Can you define spec for function with specific arity?

I am working with behaviours and callbacks, so I am trying to define a spec for a function that should accept an argument which is also a function, but specifically a function that accepts 1 argument. I just discovered that there is a is_function that can be used in a guard clause:

I have something like this:

@callback something(fun :: function()) :: list()

and implementations look like this:

@impl true
def something(fun) do

It is important that the provided fun has an arity of 1. I could make a guard clause:

@impl true
def something(fun) when is_function(fun, 1) do

but I am wondering if it is possible to define this in the @callback spec?

1 Like

You can try:

@callback something(fun :: (term() -> term())) :: list()

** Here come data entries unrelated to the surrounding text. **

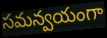
సమన్వయంగాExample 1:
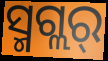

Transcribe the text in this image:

ସ୍ମଗ୍ଲର୍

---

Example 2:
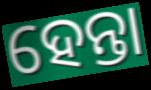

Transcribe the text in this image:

ହେନ୍ତା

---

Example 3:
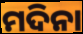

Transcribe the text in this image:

ମଦିନା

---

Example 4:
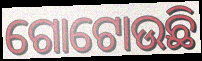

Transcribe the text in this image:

ଗୋଟୋଉଛି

Of course (term() -> term()), but it will not enforce it in any way.

1 Like

Yes, you can make a typespec for a function as well and then put it in the @callback definition. Or it can be put inline as @Marcus demonstrated.

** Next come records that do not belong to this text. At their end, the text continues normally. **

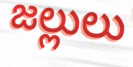
జల్లులుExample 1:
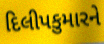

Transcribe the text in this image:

દિલીપકુમારને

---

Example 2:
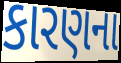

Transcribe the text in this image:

કારણના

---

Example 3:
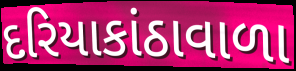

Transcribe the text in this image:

You can read the Typespecs page, specifically the tables in when in doubt.

Ah, I did not realize that this is how you can annotate anonymous or captured functions:

                               ## (Anonymous) Functions
      | (-> type)                     # 0-arity, returns type
      | (type1, type2 -> type)        # 2-arity, returns type
      | (... -> type)                 # any arity, returns type

However, why won’t this be enforced as the other types are enforced?

It will be checked in most cases, not enforced. Nothing will prevent you from doing invalid call to such function.

As of now, the only type check that happens at compile time is determined by guards and pattern matching in function definitions (if I understand correctly how these new checks happen), not based on typespecs.

1 Like

generally typespecs are not enforced in the BEAM at all. The function/arity typespecs are kind of deficient and (IMO) incorrect as implemented in dialyzer currently, I made an opinion video about here:

1 Like

Well elixir is dynamically typed so the checks aren’t done at compile time as such but the compiler adds code which do the checks in the patterns and guards. The compiler quite happily ignores all your type specs though you can use the dialyzer tool which will try to check your code and warn you if it finds errors.